Extracting Data from REDCap's API with R

Introduction

The REDCap Project was started at Vanderbilt University in 2004 and has a robust following of research institutions and collaborative teams that rely on it for database creation, manipulation, and storage. One of the many key strengths to REDCap is that users don’t have to be computer science or database engineering experts to get started with database creation. The simple GUI system requires very minimal coding (if done at a shallow level a user can get away with zero coding whatsoever). This ease and flexibility create a very attainable bar of entry for teams of various backgrounds. REDCap is also free (a value that cannot be understated), secure, and IRB approved by many institutions. It is highly reputable within the research community and can be accessed online through a simple, secure web browser URL. It also excels in cross-collaborative data stream management.

For analysts and researchers who wish to extend REDCap’s functionality beyond that of the web database, connecting to the REDCap API is especially useful and the site itself provides a few built-in template calls through the “API Playground” tool. Supported languages include PHP, Perl, Python, Ruby, Java, R, and cURL. Nearly every one of the products I’ve made (reports, dashboards, applications via shiny) for pediRES-Q have been made possible thanks to interfacing with REDCap.

Although the templated version of the REDCap R call uses the curl package I actually prefer not to use this. Calling REDCap data is actually extremely simple and there much easier and more tailored ways of doing so in R and Python (shown at the end).

REDCapR & redcapAPI

I personally recommend using REDCapR for all of your REDCap extraction needs. There are two main functions that will get the job done: redcap_read and redcap_read_oneshot. For both you will need the following information from your specific REDCap project (accessible from the API tool):

  • URL
  • API Token (must be generated and kept secure)
  • Any specific fields or records of interest for the extraction

Then calling the data is as simple as:

df <- redcap_read_oneshot(redcap_uri = uri,
                                token =token,
                                fields = fields)$data

Obviously to use this code a token and URL will have to pre-defined. The fields input is where a user can specify a vector of variables of specific interest, if none is supplied then the command will attempt to retrieve all variables using the call. Another useful input is to set export_data_access_groups to TRUE. Often times when using REDCap there will be numerous data access groups that the project administrator will oversee. Setting this to TRUE will allow records to export with the data access group label they’re tied to. In addition to fields you can also specify specific records, forms, etc. I personally have found it useful to take advantage of raw_or_label to shift between variable and raw data outputs or much more aesthetically friendly and readable label outputs in end-products. It’s also very worthwhile to note the $data specifier at the end of the call. The call by itself will return a list object with multiple components, but $data is going to be what you work with 99% of the time.
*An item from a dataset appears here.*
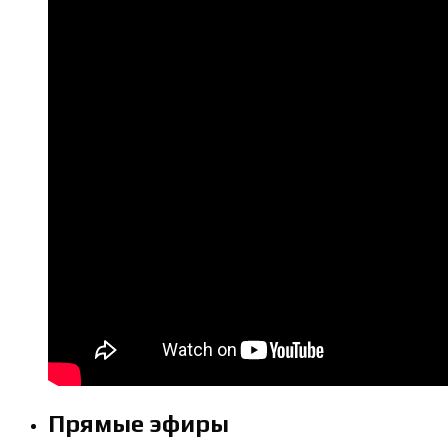
Прямые эфиры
If extraction time is a concern, REDCapR also offers redcap_read for which there is a multitude of additional inputs, namely batch_size and interbatch_delay. Instead of reading the entire database at once, batch sizes will specify chunks of records for R to process at a time. This can help with demand on the system, though to be honest I’ve rarely needed to use it. A sample call for this would be:

df <- redcap_read(redcap_uri = uri,
                                token =token,
                                batch_size = 10,
   interbatch_delay = 1,
   continue_on_error = TRUE)$data

If for some reason REDCapR doesn’t work or you prefer to try a different package option, redcapAPI is also similarly useful and I have found it particularly streamlined for retrieving project metadata. For a detailed list of the functionality, I recommend checking out the redcapAPI Wiki page on Github, but for the most part exporting data follow a format as shown below:

rcon <- redcapConnection(url=url, token=token)
df <- exportRecords(rcon, 
fields = fields, 
records = records)

Incorporating Python via reticulate

For the times when neither REDCapR or redcapAPI are able to successfully export an entire project, I’ve found that Python actually plays better with the REDCap API than R does. The good news is that you neither have to be an expert in Python nor reticulate to easily implement both in your data extraction.

The first thing you will want to do is create a separate Python file by simply saving a script in your RStudio session with a “.py” file extension. From here you can lean on Python to import the PyCap library in a manner like below:

from redcap import Project, RedcapError
TOKEN = TOKEN
URL = URL
project = Project(URL, TOKEN)

rc.df = project.export_records(forms = forms, 
format='df', export_data_access_groups= True)

From here, you can transfer back to your main R script and load up the reticulate library. Then execute the Python script using py_run_file and saving the output to a dataframe:

py_run_file("reticulate_pythong_file.py")

df <- py$rc.df

And that’s it! From here you can work on your data as normal. Of course if you are working in an RMarkdown you can always specify that a code chunk should be run as Python language instead of transferring data between R and Python as shown here. (To do so you simply specify Python instead of R in the {r} portion of the code chunk).